— EXERCISE —
Carry forward the account of Snap's move away from Google App Engine, starting after its final sentence.

In 2017, 95% of Snap’s infrastructure was running on Google App Engine. Then came the Annihilate FSN project.
Snap, which launched in 2011, was built on GAE — FSN (Feelin-So-Nice) was the name for the original back-end system — and the majority of Snapchat’s core functionality was running within a monolithic application on it. While the architecture initially was effective, Snap started encountering issues when it became too big for GAE to handle, according to Jerry Hunter, senior vice president of engineering at Snap, where he runs Snapchat, Spectacles and Bitmoji as well as all back-end or cloud-based infrastructure services.
“Google App Engine wasn’t really designed to support really big implementations,” Hunter, who joined the company in late 2016 from AWS, told Protocol. “We would find bugs or scaling challenges when we were in our high-scale periods like New Year’s Eve. We would really work hard with Google to make sure that we were scaling it up appropriately, and sometimes it just would hit issues that they had not seen before, because we were scaling beyond what they had seen other customers use.”
Today, less than 1.5% of Snap’s infrastructure sits on GAE, a serverless platform for developing and hosting web applications, after the company broke apart its back end into microservices backed by other services inside of Google Cloud Platform (GCP) and added AWS as its second cloud computing provider. Snap now picks and chooses which workloads to place on AWS or GCP under its multicloud model, playing the competitive edge between them.

— EXTRACTED ENTRIES —
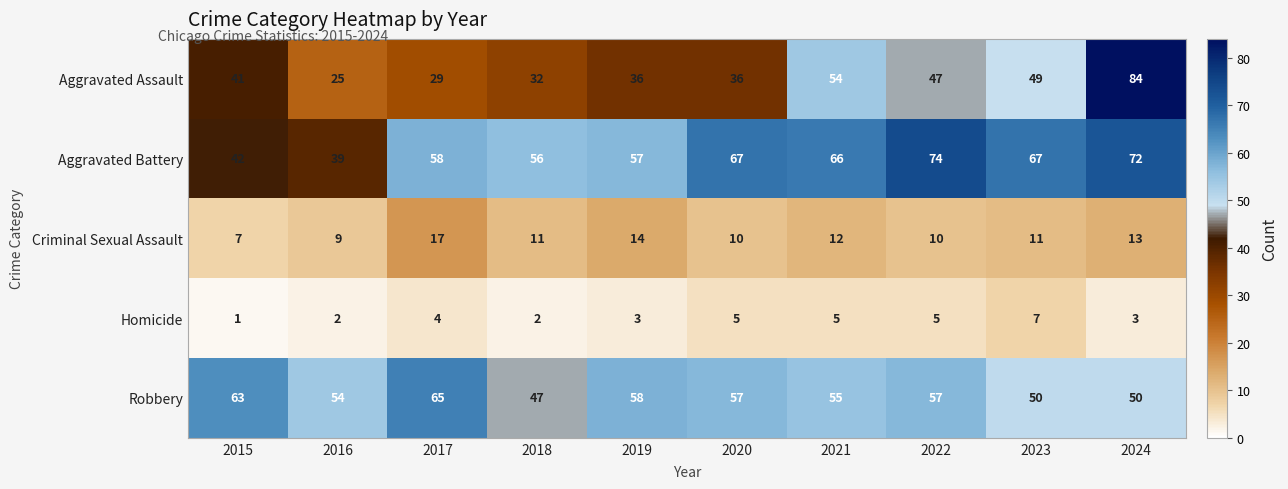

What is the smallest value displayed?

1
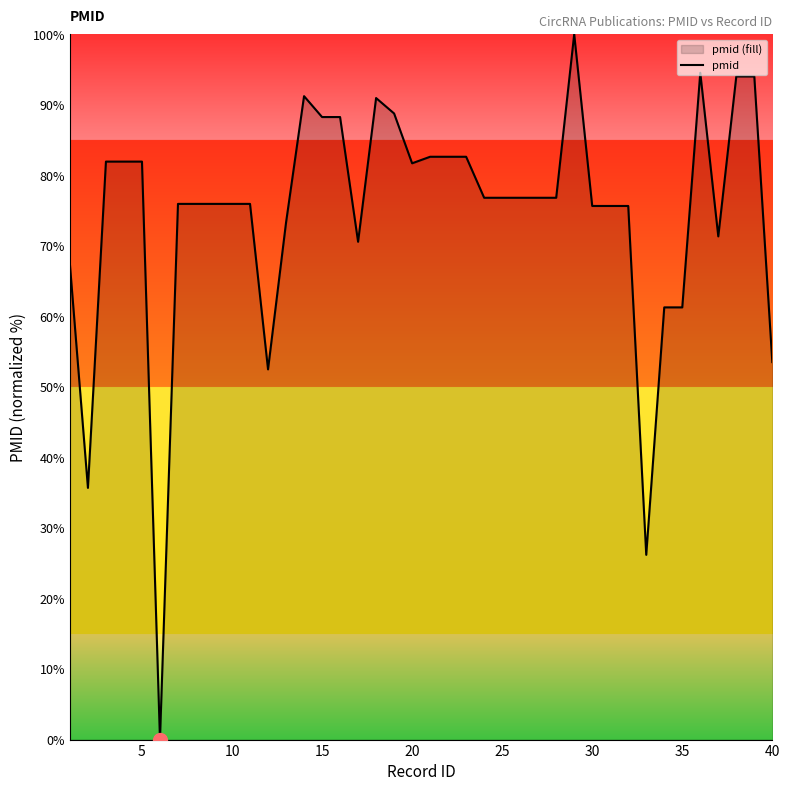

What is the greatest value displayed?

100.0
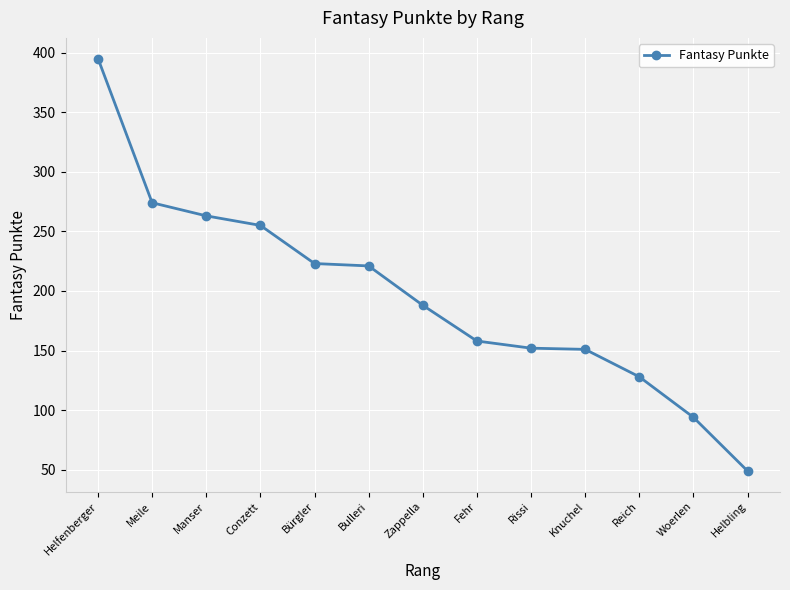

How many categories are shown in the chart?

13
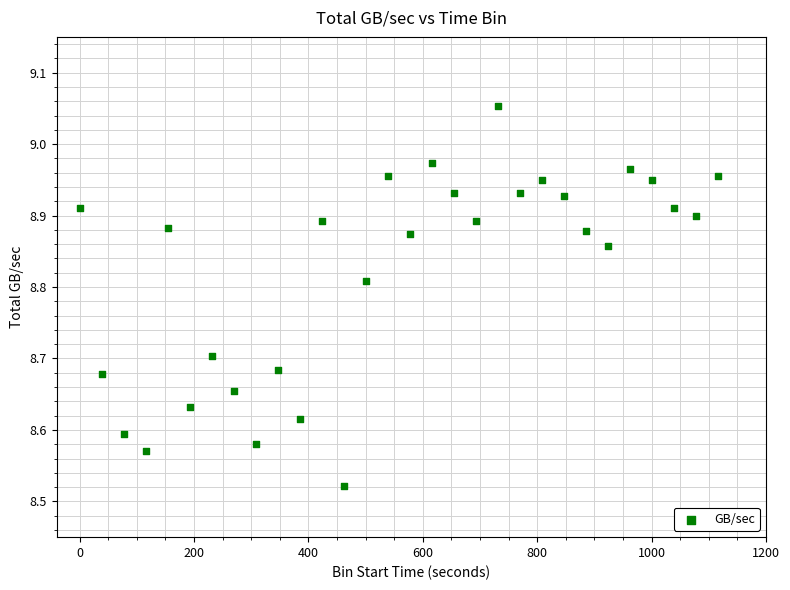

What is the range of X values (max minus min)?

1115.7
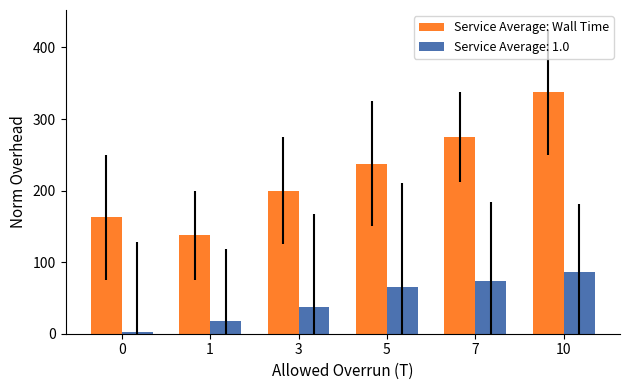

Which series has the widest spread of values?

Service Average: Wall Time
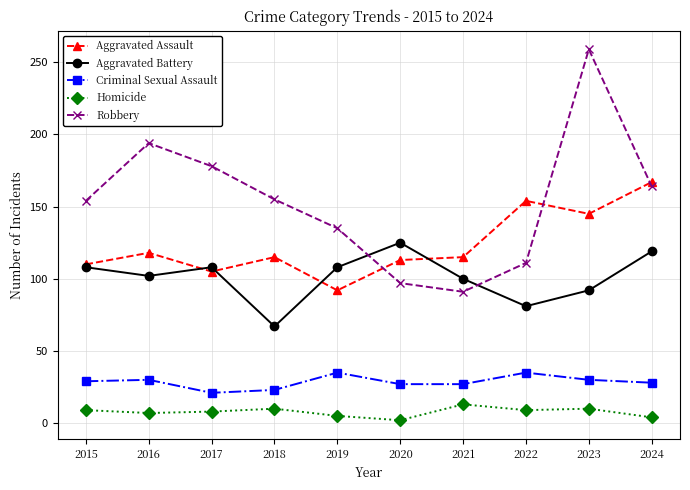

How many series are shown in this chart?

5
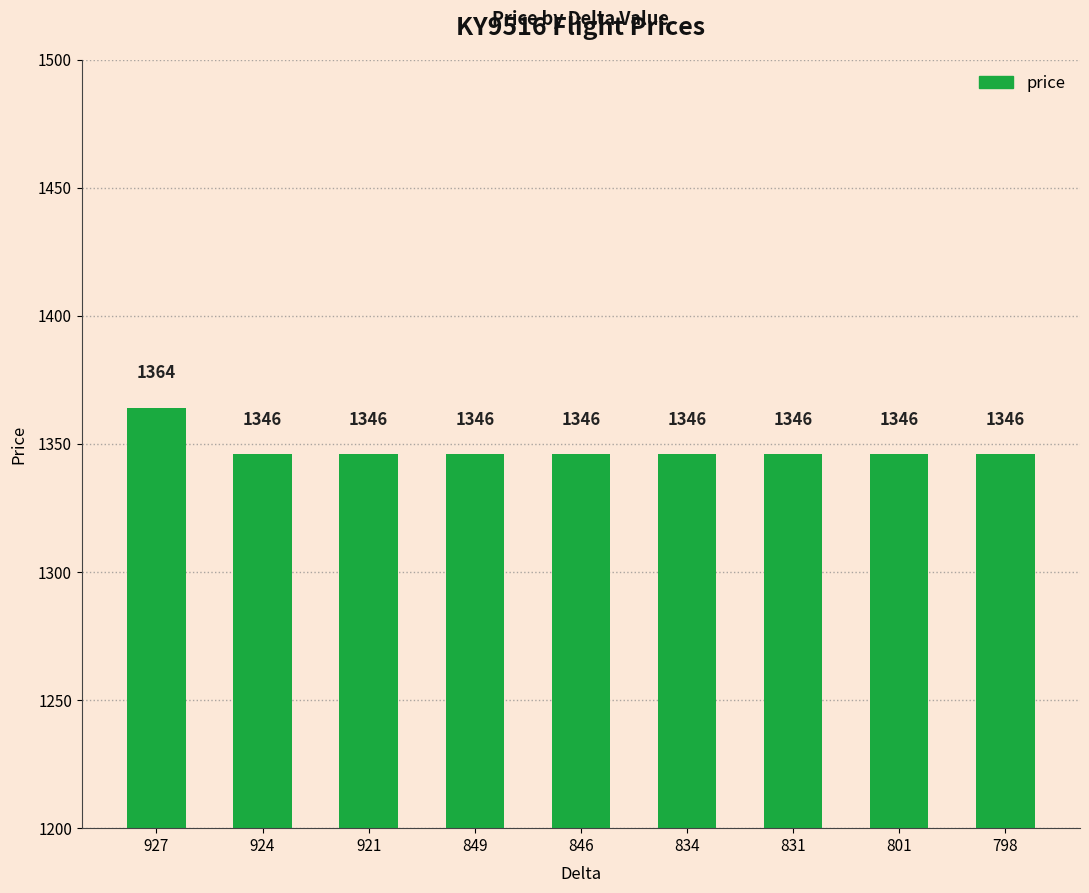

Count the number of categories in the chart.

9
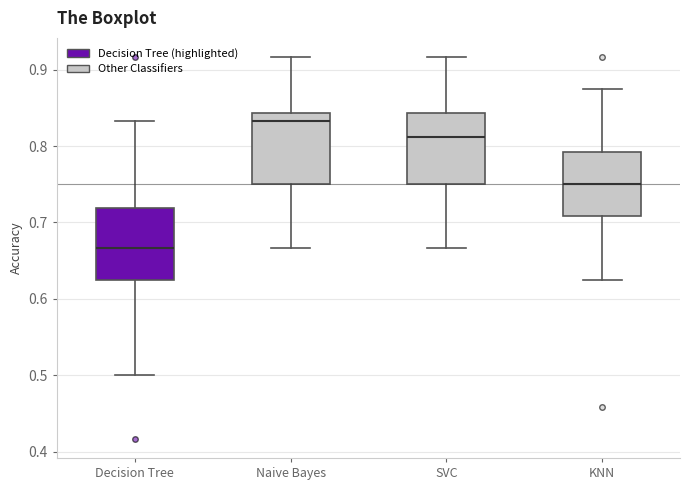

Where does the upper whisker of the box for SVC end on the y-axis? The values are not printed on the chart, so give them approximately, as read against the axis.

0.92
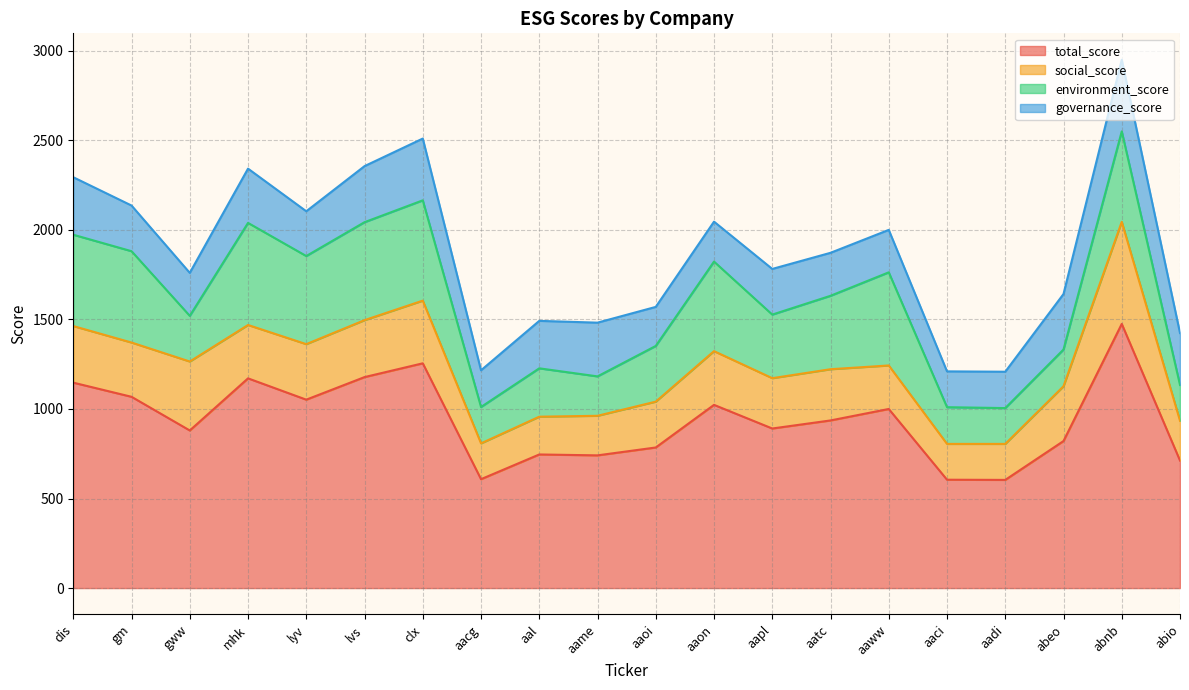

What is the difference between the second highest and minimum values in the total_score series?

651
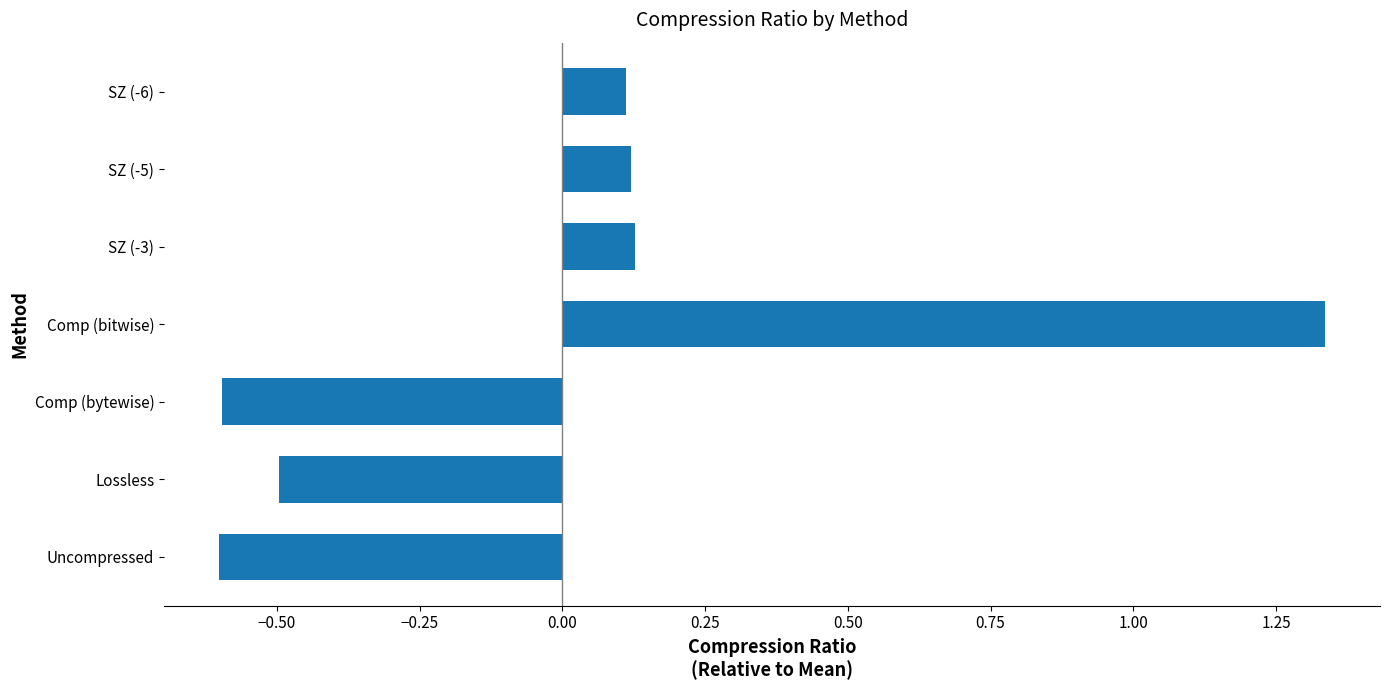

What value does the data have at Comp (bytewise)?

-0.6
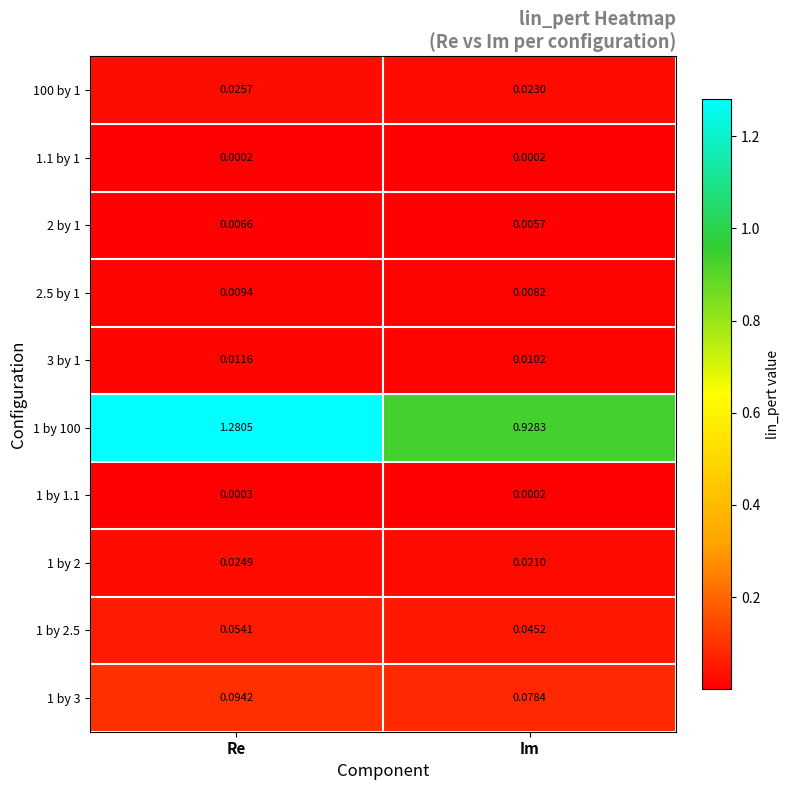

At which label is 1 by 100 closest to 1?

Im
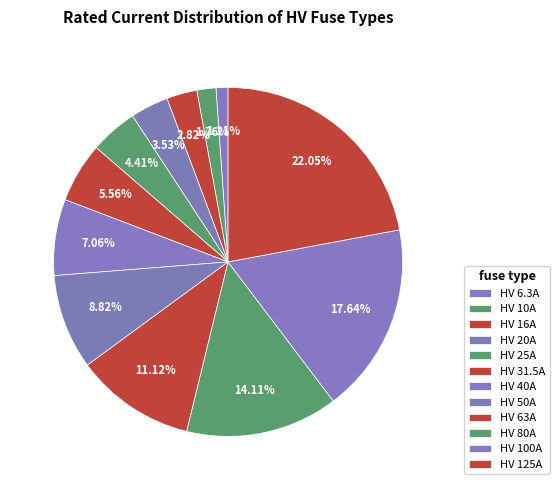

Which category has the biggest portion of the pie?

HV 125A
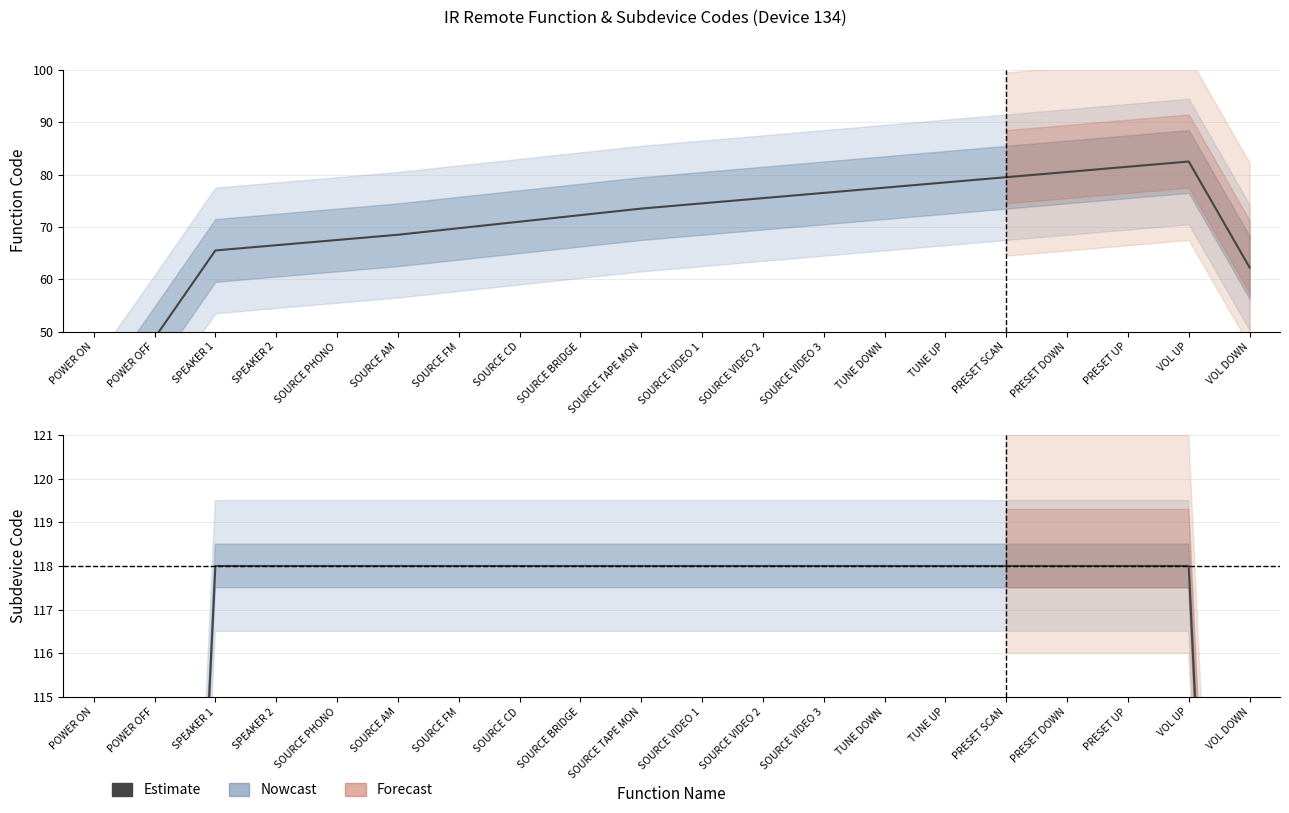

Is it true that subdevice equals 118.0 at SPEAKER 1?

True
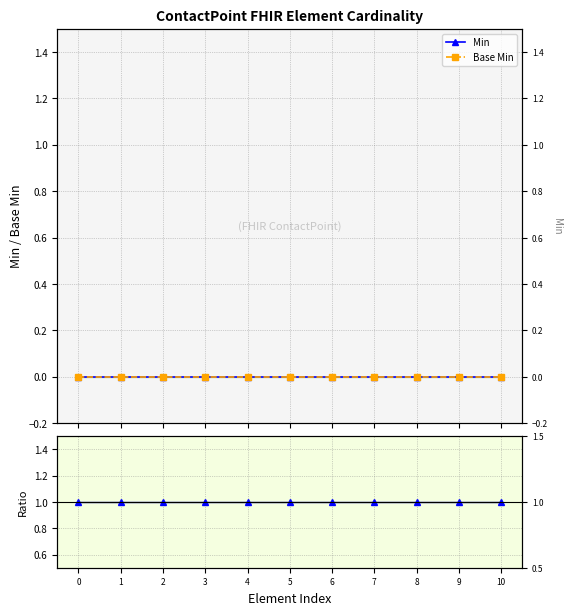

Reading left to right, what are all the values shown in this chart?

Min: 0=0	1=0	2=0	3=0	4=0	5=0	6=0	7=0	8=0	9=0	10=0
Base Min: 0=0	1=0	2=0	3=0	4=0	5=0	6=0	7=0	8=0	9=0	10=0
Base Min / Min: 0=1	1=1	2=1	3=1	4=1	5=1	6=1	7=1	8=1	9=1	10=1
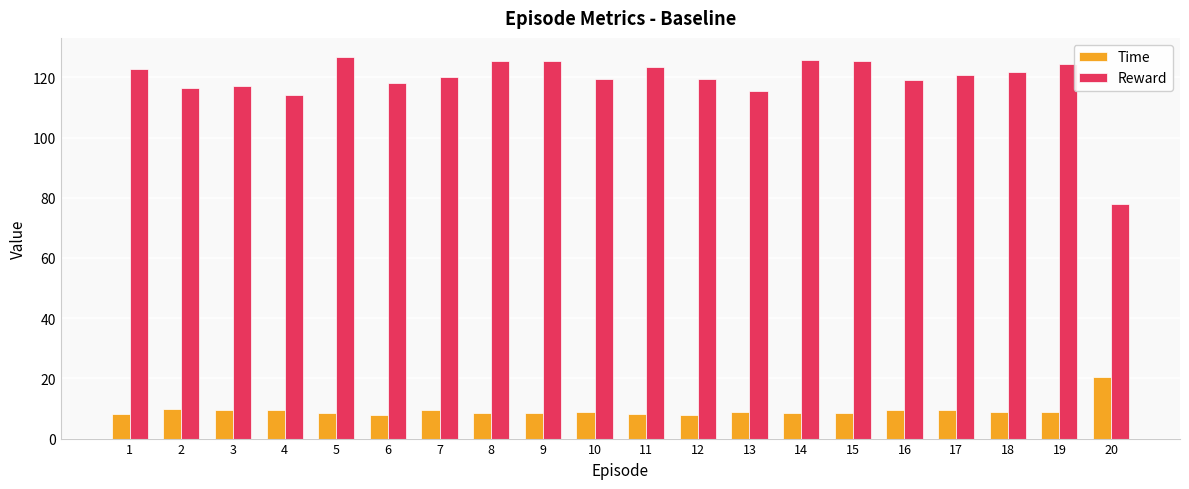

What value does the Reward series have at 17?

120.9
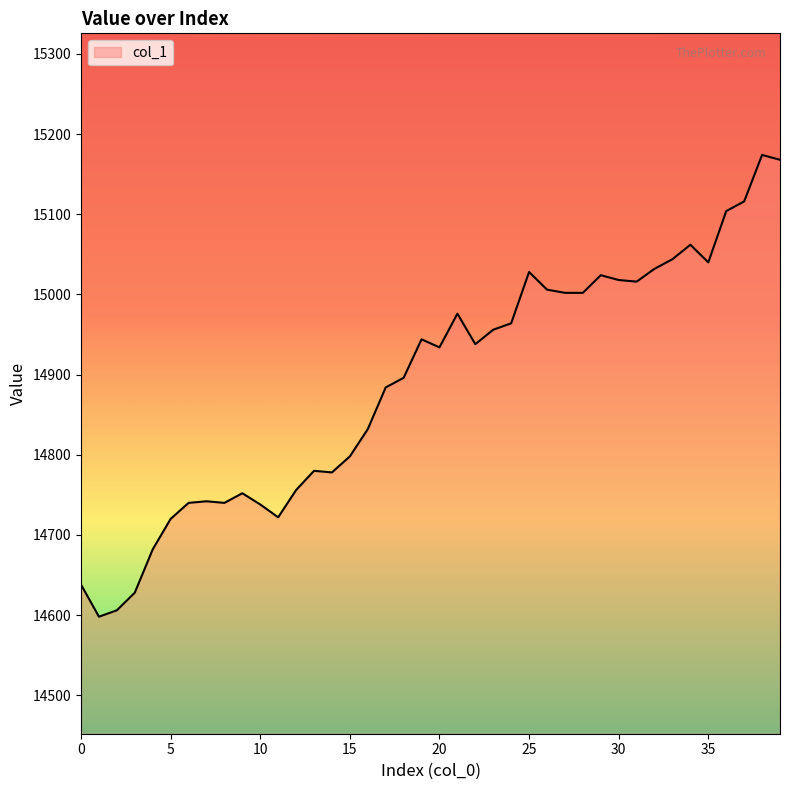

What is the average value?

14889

— THE ANSWER —
The Annihilate FSN project came with the recognition that microservices would provide a lot more reliability and control, especially from a cost and performance perspective.
“[We] basically tried to make the services be as narrow as possible and then backed by a cloud service or multiple cloud services, depending on what the service we were providing was,” Hunter said.
Snapchat now has 347 million daily active users who send billions of short videos, send photos called Snaps or use its augmented-reality Lenses.
Its new architecture has resulted in a 65% reduction in compute costs, and Hunter said he has come to deeply understand the importance of having competitors in Snap’s supply chain.
“I just believe that providers work better when they’ve got real competition,” said Hunter, who left AWS as a vice president of infrastructure. “You just get better … pricing, better features, better service. We’re cloud-native, and we intend on staying that way, and it’s a big expense for us. We save a lot of money by having two clouds.”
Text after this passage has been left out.